In horde chess, the following starting position is used:
[FEN "rnbqkbnr/pppppppp/8/1PP2PP1/PPPPPPPP/PPPPPPPP/PPPPPPPP/PPPPPPPP w - - 0 1"]
The goal of White is to checkmate Black; the goal of Black is to capture all White's pieces. The main strategy for White is to try to promote a pawn; the main strategy for Black is to get their queen or rook behind White's pawns, and destroy White's forces from behind.
It naturally comes to mind that, with good play from both sides, a situation may arise in which Black manages to capture all but one of White's pawns, and the remaining pawn promotes to a queen. In this kind of endgame, White cannot win because a lone queen cannot realistically deliver checkmate (except in very special cases which are not bound to arise if Black knows what they are doing).
Therefore, Black has to force the capture of White's queen, or accept a draw. This endgame practically becomes a game of "checkmating a queen" before the 50-move rule kicks in.
So how much material is needed to force capture of a lone queen?
I guess Black's plan will begin with promoting all their remaining pawns.
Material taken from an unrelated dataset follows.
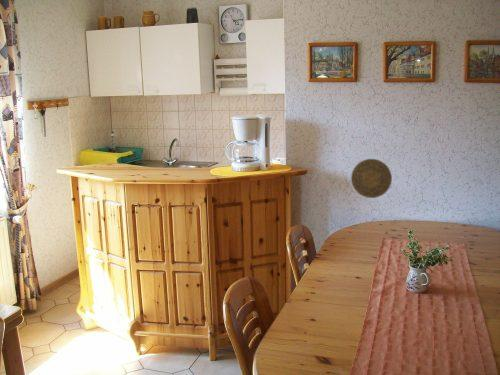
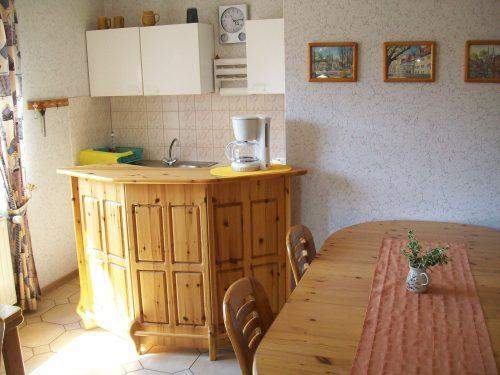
- decorative plate [350,158,393,199]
To start somewhere, let us assume that Black's material after promoting everything is one king plus N queens.
With a king plus 5 queens, it seems that Black has an easy win. They just need to set up a domination position, where the 5 queens attack every square on the board:
[FEN "6qk/8/4q3/3q4/2q5/6Q1/q7/8 w - - 0 1"]
No matter where the White queen moves, it will be captured on the next move. I do not have a proof, but it seems easy for Black to achieve this position while blocking checks by White.
With a king plus 4 queens, I have not found a way for Black to force the capture of White's queen. While it seems overkill to have to attack every single square of the board in order to trap a queen, maybe the queen's mobility is so large that there is no other way.
So the question is
What is the smallest N such that a Black king with N Black queens can force the capture of a lone White queen?